Exercise:
Answer with a single number: how many lines in the listing below include "cuadro"?

Given entries:
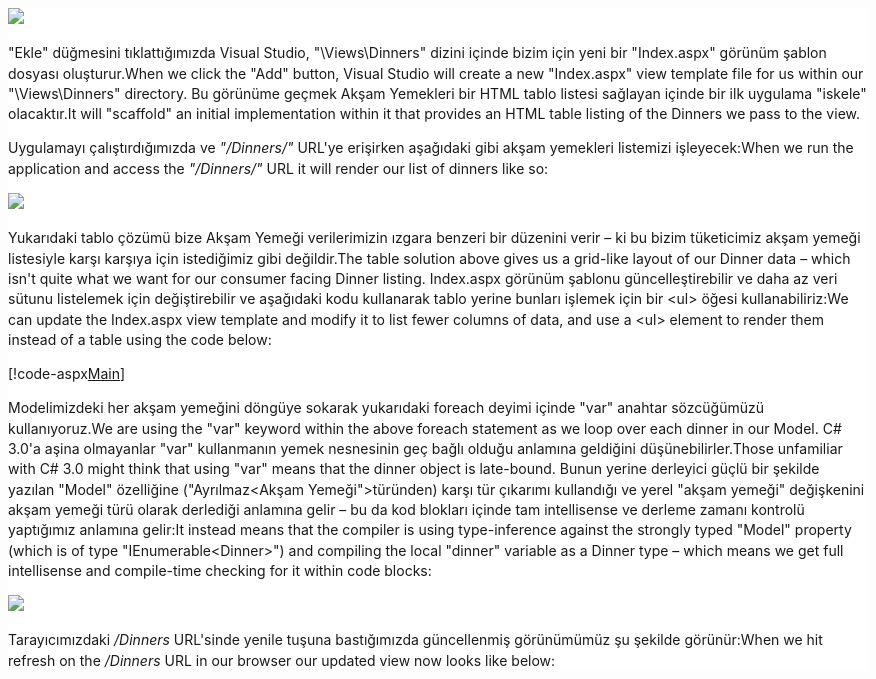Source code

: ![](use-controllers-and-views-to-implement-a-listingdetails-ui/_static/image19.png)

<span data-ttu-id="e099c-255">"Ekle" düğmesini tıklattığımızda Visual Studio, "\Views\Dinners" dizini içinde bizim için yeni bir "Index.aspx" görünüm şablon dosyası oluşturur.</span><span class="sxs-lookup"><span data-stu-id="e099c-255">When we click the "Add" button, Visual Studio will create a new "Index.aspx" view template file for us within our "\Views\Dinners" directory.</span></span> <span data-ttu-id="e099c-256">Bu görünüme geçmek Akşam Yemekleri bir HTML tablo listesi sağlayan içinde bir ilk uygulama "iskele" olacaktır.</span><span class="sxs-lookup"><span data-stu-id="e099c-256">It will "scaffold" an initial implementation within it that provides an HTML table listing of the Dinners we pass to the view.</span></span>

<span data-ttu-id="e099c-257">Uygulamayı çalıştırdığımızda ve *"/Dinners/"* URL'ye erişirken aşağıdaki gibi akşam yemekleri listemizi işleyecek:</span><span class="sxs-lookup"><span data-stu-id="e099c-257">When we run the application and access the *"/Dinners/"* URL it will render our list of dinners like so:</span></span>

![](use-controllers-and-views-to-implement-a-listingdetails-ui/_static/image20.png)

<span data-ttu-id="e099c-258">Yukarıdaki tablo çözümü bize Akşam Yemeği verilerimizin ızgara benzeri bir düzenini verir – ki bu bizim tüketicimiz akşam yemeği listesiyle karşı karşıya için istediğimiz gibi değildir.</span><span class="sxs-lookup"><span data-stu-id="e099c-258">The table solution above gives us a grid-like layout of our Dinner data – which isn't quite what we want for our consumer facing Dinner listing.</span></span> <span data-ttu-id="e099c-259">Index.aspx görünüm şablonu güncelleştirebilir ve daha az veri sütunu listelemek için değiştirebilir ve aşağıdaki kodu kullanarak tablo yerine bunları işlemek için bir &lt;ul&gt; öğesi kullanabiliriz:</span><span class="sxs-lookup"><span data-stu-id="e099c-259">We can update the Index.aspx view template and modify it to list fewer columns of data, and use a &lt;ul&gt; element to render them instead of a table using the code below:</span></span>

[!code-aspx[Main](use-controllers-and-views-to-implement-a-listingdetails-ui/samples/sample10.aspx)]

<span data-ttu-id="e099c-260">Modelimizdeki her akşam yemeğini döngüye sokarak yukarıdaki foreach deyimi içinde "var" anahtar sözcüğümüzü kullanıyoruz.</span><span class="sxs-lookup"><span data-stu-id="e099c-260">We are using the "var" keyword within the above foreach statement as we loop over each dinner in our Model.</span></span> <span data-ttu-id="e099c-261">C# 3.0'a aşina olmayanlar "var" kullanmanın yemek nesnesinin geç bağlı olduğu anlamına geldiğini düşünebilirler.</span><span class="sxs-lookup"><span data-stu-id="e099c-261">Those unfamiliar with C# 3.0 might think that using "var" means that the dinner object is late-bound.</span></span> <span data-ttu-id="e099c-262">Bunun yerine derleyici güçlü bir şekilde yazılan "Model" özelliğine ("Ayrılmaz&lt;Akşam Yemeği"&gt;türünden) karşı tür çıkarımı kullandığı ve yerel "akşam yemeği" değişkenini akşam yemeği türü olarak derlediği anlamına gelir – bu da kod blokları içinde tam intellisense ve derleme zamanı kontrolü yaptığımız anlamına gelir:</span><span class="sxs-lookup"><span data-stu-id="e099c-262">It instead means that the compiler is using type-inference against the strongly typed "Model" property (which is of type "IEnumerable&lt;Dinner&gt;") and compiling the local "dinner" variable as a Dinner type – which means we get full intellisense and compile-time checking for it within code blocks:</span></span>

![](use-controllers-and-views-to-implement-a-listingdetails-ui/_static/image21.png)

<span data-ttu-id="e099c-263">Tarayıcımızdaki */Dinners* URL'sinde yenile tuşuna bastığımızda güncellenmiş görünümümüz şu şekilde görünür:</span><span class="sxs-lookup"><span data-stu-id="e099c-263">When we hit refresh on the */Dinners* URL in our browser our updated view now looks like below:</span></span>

---

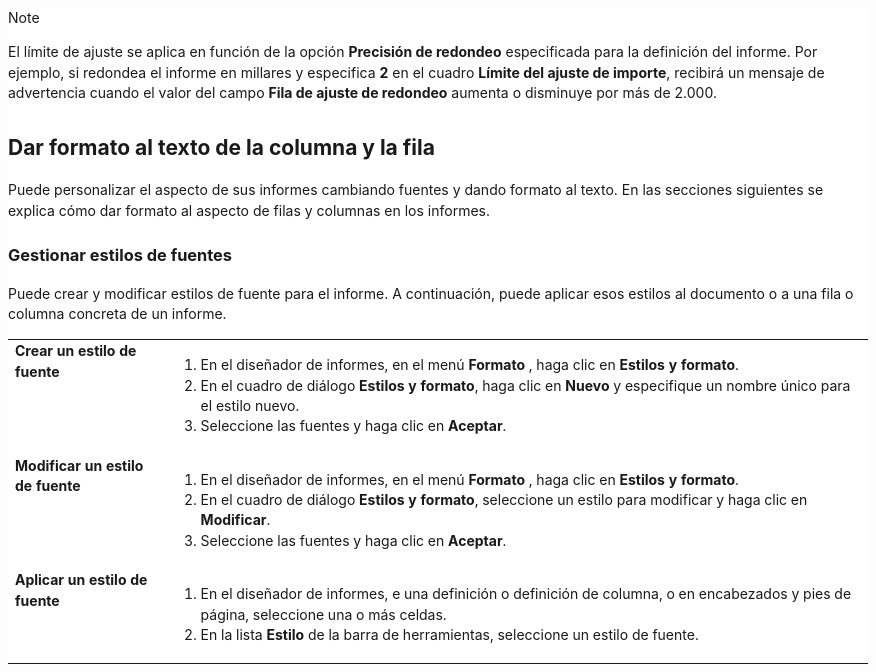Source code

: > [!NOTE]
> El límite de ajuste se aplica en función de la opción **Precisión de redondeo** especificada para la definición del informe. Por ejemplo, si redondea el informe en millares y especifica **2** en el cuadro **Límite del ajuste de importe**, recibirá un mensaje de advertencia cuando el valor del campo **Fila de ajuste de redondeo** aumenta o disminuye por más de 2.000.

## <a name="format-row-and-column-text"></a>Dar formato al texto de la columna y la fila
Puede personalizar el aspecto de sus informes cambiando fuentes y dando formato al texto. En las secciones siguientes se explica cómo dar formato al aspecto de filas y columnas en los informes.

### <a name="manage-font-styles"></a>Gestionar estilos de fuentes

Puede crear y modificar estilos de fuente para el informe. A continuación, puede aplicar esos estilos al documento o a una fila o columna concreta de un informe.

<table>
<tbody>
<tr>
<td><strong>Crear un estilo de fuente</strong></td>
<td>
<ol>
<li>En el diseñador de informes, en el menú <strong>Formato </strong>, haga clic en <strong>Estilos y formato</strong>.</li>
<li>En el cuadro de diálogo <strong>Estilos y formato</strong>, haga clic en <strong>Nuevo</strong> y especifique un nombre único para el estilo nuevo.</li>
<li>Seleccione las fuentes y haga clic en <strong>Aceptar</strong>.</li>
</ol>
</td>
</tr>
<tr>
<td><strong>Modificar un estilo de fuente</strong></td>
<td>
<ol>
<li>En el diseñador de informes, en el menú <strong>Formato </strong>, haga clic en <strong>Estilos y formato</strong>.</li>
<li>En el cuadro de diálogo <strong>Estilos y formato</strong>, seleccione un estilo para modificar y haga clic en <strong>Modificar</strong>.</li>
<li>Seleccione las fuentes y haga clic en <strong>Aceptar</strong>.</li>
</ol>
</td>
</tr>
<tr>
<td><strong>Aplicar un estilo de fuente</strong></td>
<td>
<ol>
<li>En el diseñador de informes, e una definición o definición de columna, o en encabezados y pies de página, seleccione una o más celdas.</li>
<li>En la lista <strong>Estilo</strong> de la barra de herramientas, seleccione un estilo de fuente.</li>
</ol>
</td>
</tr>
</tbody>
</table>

Output below:
3